▶ Goal of the exercise
Quote every line of the material beneath this one.

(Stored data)
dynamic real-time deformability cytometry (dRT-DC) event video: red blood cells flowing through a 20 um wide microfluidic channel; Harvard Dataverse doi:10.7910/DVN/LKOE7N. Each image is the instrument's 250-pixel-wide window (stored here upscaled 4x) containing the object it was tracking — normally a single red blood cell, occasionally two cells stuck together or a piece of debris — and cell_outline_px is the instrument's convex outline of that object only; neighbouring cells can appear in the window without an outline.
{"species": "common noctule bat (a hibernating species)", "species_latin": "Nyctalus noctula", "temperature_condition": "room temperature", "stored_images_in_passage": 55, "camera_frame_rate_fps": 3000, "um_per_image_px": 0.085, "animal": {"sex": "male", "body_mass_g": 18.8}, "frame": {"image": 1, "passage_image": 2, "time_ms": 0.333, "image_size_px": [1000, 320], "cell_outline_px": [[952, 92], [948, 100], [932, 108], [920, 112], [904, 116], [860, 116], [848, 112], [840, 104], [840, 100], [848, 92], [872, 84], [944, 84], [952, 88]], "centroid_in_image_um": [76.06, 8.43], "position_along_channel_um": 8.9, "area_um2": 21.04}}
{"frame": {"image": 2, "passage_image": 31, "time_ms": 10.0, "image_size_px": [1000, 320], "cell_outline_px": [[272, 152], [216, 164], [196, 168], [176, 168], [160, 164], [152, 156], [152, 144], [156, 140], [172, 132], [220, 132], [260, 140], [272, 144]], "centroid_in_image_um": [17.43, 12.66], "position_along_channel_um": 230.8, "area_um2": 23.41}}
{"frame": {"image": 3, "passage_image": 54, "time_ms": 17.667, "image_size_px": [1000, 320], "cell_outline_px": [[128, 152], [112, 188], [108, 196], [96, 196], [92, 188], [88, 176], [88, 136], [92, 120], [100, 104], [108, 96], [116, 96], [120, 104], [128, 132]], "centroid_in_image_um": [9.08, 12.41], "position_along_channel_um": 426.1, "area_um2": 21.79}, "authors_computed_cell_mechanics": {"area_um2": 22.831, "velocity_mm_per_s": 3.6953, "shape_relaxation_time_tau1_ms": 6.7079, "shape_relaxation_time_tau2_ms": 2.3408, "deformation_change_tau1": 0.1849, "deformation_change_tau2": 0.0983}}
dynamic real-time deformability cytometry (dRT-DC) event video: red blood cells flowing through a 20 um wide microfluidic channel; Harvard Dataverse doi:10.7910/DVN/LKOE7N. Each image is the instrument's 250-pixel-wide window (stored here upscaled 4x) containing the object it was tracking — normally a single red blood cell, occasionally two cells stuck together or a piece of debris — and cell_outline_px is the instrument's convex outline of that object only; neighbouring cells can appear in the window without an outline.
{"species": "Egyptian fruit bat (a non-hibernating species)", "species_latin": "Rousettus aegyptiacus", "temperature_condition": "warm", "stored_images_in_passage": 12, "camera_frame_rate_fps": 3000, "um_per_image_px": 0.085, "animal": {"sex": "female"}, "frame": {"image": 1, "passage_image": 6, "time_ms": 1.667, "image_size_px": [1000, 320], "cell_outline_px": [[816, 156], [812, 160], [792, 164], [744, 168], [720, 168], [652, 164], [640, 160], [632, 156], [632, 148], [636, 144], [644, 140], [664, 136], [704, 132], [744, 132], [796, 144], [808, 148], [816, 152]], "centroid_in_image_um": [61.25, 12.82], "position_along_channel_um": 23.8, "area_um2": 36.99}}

▶ Task response
dynamic real-time deformability cytometry (dRT-DC) event video: red blood cells flowing through a 20 um wide microfluidic channel; Harvard Dataverse doi:10.7910/DVN/LKOE7N. Each image is the instrument's 250-pixel-wide window (stored here upscaled 4x) containing the object it was tracking — normally a single red blood cell, occasionally two cells stuck together or a piece of debris — and cell_outline_px is the instrument's convex outline of that object only; neighbouring cells can appear in the window without an outline.
{"species": "common noctule bat (a hibernating species)", "species_latin": "Nyctalus noctula", "temperature_condition": "room temperature", "stored_images_in_passage": 55, "camera_frame_rate_fps": 3000, "um_per_image_px": 0.085, "animal": {"sex": "male", "body_mass_g": 18.8}, "frame": {"image": 1, "passage_image": 2, "time_ms": 0.333, "image_size_px": [1000, 320], "cell_outline_px": [[952, 92], [948, 100], [932, 108], [920, 112], [904, 116], [860, 116], [848, 112], [840, 104], [840, 100], [848, 92], [872, 84], [944, 84], [952, 88]], "centroid_in_image_um": [76.06, 8.43], "position_along_channel_um": 8.9, "area_um2": 21.04}}
{"frame": {"image": 2, "passage_image": 31, "time_ms": 10.0, "image_size_px": [1000, 320], "cell_outline_px": [[272, 152], [216, 164], [196, 168], [176, 168], [160, 164], [152, 156], [152, 144], [156, 140], [172, 132], [220, 132], [260, 140], [272, 144]], "centroid_in_image_um": [17.43, 12.66], "position_along_channel_um": 230.8, "area_um2": 23.41}}
{"frame": {"image": 3, "passage_image": 54, "time_ms": 17.667, "image_size_px": [1000, 320], "cell_outline_px": [[128, 152], [112, 188], [108, 196], [96, 196], [92, 188], [88, 176], [88, 136], [92, 120], [100, 104], [108, 96], [116, 96], [120, 104], [128, 132]], "centroid_in_image_um": [9.08, 12.41], "position_along_channel_um": 426.1, "area_um2": 21.79}, "authors_computed_cell_mechanics": {"area_um2": 22.831, "velocity_mm_per_s": 3.6953, "shape_relaxation_time_tau1_ms": 6.7079, "shape_relaxation_time_tau2_ms": 2.3408, "deformation_change_tau1": 0.1849, "deformation_change_tau2": 0.0983}}
dynamic real-time deformability cytometry (dRT-DC) event video: red blood cells flowing through a 20 um wide microfluidic channel; Harvard Dataverse doi:10.7910/DVN/LKOE7N. Each image is the instrument's 250-pixel-wide window (stored here upscaled 4x) containing the object it was tracking — normally a single red blood cell, occasionally two cells stuck together or a piece of debris — and cell_outline_px is the instrument's convex outline of that object only; neighbouring cells can appear in the window without an outline.
{"species": "Egyptian fruit bat (a non-hibernating species)", "species_latin": "Rousettus aegyptiacus", "temperature_condition": "warm", "stored_images_in_passage": 12, "camera_frame_rate_fps": 3000, "um_per_image_px": 0.085, "animal": {"sex": "female"}, "frame": {"image": 1, "passage_image": 6, "time_ms": 1.667, "image_size_px": [1000, 320], "cell_outline_px": [[816, 156], [812, 160], [792, 164], [744, 168], [720, 168], [652, 164], [640, 160], [632, 156], [632, 148], [636, 144], [644, 140], [664, 136], [704, 132], [744, 132], [796, 144], [808, 148], [816, 152]], "centroid_in_image_um": [61.25, 12.82], "position_along_channel_um": 23.8, "area_um2": 36.99}}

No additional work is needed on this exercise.